Answer
a) $ P(-2) \lor P(-1) \lor P(0) \lor P(1) \lor P(2)$
b) $ P(-2) \land P(-1) \land P(0) \land P(1) \land P(2)$
c) $ \neg P(-2) \lor \neg P(-1) \lor \neg P(0) \lor \neg P(1) \lor \neg P(2)$
d) $ \neg P(-2) \land \neg P(-1) \land \neg P(0) \land \neg P(1) \land \neg P(2)$
e) $ \neg (P(-2) \lor P(-1) \lor P(0) \lor P(1) \lor P(2))$
f) $\neg ( P(-2) \land P(-1) \land P(0) \land P(1) \land P(2))$
Work Step by Step
INTERPRETATION SYMBOLS
Negation : $\neg p$
Disjunction : $p \lor q$
Conjunction : $ p \land q$
Existential quantification : $\exists$ $ x$ $P(x)$
Universal quantification : $\forall$ $x$ $P(x)$
Solution-
a) $\exists$ $ x$ $P(x)$ means that there exists a value of x for which P(x) is true, thus P(-2) is true or P(-1) is true or P(0) is true or P(1) is true or P(2) is true.
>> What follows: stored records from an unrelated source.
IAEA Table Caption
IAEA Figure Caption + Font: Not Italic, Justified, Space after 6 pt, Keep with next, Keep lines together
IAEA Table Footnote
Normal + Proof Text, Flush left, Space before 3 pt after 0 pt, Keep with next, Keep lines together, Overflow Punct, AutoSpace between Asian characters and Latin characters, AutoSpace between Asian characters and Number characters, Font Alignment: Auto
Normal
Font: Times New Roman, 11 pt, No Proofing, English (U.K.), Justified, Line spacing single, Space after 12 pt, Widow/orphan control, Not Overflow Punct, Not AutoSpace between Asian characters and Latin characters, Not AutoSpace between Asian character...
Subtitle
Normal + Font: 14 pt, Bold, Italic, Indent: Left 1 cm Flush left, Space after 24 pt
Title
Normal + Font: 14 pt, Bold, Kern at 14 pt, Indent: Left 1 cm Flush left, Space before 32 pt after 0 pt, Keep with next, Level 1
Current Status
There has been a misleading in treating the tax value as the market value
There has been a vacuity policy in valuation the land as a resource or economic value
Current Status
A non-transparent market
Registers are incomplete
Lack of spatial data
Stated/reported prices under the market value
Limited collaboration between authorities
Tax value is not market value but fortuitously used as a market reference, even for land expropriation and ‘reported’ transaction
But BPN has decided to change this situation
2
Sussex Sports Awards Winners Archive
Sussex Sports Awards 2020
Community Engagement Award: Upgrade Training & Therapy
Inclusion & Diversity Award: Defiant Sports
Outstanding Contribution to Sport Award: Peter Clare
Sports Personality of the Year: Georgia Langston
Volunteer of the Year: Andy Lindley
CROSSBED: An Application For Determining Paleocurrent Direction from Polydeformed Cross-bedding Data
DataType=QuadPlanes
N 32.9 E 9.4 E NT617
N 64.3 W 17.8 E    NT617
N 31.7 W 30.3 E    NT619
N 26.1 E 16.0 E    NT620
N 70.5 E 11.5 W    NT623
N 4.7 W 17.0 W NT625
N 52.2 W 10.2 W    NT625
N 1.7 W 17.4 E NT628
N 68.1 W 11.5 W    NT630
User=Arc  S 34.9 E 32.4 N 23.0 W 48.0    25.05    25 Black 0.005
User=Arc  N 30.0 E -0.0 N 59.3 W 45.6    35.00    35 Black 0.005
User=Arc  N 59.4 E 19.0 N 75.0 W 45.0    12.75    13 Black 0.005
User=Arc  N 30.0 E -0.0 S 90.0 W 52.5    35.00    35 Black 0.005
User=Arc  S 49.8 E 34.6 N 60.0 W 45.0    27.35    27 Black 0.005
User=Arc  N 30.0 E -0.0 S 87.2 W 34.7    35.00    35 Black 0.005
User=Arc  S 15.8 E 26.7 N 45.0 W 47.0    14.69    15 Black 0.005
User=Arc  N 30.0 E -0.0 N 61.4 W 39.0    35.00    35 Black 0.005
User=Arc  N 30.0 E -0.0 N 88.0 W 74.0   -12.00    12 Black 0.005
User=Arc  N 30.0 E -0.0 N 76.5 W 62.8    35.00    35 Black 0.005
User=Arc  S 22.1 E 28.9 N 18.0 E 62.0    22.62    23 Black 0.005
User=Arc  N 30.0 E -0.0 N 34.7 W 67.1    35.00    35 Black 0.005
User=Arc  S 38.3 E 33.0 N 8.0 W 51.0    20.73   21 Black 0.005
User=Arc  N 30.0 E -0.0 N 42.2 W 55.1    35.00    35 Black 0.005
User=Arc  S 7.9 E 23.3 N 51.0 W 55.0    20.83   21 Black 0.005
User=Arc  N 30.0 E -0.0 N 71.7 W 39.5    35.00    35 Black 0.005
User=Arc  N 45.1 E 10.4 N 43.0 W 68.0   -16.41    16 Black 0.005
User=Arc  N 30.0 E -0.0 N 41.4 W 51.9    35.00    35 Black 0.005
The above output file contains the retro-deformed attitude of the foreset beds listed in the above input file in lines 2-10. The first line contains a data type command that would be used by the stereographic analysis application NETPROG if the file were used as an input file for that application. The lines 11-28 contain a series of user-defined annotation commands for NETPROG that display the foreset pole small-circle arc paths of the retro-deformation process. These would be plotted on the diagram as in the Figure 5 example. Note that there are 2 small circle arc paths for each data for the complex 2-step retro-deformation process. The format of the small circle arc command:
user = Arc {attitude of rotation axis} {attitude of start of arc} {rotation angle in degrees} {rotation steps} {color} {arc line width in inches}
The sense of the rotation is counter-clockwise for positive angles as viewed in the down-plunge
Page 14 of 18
So, we can rewrite the proposition as:
$$ P(-2) \lor P(-1) \lor P(0) \lor P(1) \lor P(2)$$
b) $\forall$ $ x$ $P(x)$ means that there exists a value of x for which P(x) is true, thus P(-2) is true and P(-1) is true and P(0) is true and P(1) is true and P(2) is true.
So, we can rewrite the proposition as:
$$ P(-2) \land P(-1) \land P(0) \land P(1) \land P(2)$$
c)$\exists$ $ x$ $\neg P(x)$ means that there exists a value of x for which $\neg P(x)$ is true, thus $\neg P(-2)$ is true or $\neg P(-1)$ is true or $\neg P(0)$ is true or $\neg P(1)$ is true or $\neg P(2)$ is true.
So, we can rewrite the proposition as:
$$ \neg P(-2) \lor \neg P(-1) \lor \neg P(0) \lor \neg P(1) \lor \neg P(2)$$
d)$\forall$ $ x$ $\neg P(x)$ means that there exists a value of x for which P(x) is true, thus $\neg P(-2)$ is true and $\neg P(-1)$ is true and $\neg P(0)$ is true and $\neg P(1)$ is true and $\neg P(2)$ is true.
So, we can rewrite the proposition as:
$$ \neg P(-2) \land \neg P(-1) \land \neg P(0) \land \neg P(1) \land \neg P(2)$$
e) $\neg$ $ \exists x$ $P(x)$ is the negation of $ \exists x$ $P(x)$ in part a) , thus we take the negation of part (a):
$$ \neg (P(-2) \lor P(-1) \lor P(0) \lor P(1) \lor P(2))$$
f) $\neg \forall x$ $P(x)$ is the negation of $\forall$$ x$ $P(x)$ in part b) , thus we take the negation of the result in part b):
$$\neg ( P(-2) \land P(-1) \land P(0) \land P(1) \land P(2))$$